On Tuesday morning, we held the annual assembly in which we introduce our incoming Graduating Class and their leadership roles for the upcoming academic year. As I considered my words for the event, my eyes fell on a favourite poem by John O’Donohue entitled A Blessing for Leaders, a poem I have pinned to my bulletin board above my desk. This poem has hung there for many years and, like many things in day-to-day life, I had not thought about it for a long time. Yet, as I began to read it again, it resonated once more, and I took it down to share with our girls as they prepare for – and reflect on – leadership.
I hope you relish it as much as I do.
A Blessing for Leaders
May you have the grace and wisdom to act kindly,
learning to distinguish between what is personal and what is not.
May you be hospitable to criticism.
May you never put yourself at the centre of things.
May you act not from arrogance but out of service.
May you work on yourself, building up and refining the ways of your mind.
May those who work for you know you see and respect them.
May you learn to cultivate the art of presence in order to engage with those who meet you.
When someone fails or disappoints you, may the graciousness with which you engage
be their stairway to renewal and refinement.
May you treasure the gifts of the mind through reading and creative thinking
so that you continue as a servant of the frontier,
where the new will draw its enrichment from the old, and you never become functionary.

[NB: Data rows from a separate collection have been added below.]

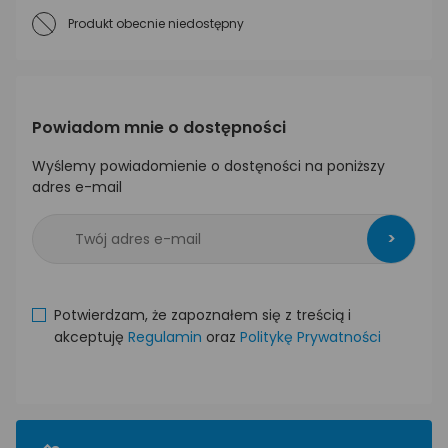
Produkt obecnie niedostępny
Powiadom mnie o dostępności
Wyślemy powiadomienie o dostęności na poniższy
adres e-mail
>
Potwierdzam, że zapoznałem się z treścią i
akceptuję
Regulamin
oraz
Politykę Prywatności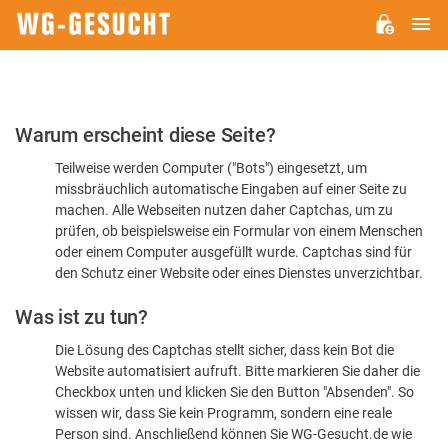
H
WG-
GESUCHT.DE
Bitte
Warum erscheint diese Seite?
bestätigen
Teilweise werden Computer ("Bots") eingesetzt, um
Sie,
missbräuchlich automatische Eingaben auf einer Seite zu
dass
machen. Alle Webseiten nutzen daher Captchas, um zu
Sie
prüfen, ob beispielsweise ein Formular von einem Menschen
oder einem Computer ausgefüllt wurde. Captchas sind für
ein
den Schutz einer Website oder eines Dienstes unverzichtbar.
Mensch
Was ist zu tun?
sind
Die Lösung des Captchas stellt sicher, dass kein Bot die
Website automatisiert aufruft. Bitte markieren Sie daher die
Checkbox unten und klicken Sie den Button "Absenden". So
wissen wir, dass Sie kein Programm, sondern eine reale
Person sind. Anschließend können Sie WG-Gesucht.de wie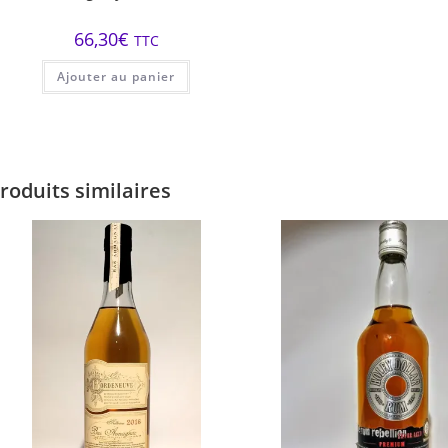
66,30
€
TTC
Ajouter au panier
roduits similaires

May you know the wisdom of deep listening, the healing of wholesome words,
the encouragement of the appreciative gaze, the decorum of held dignity,
the springtime edge of the bleak question.
May you have a mind that loves frontiers
so that you can evoke the bright fields that lie beyond the view of the regular eye.
May you have good friends to mirror your blind spots.
May leadership be for you a true adventure of growth.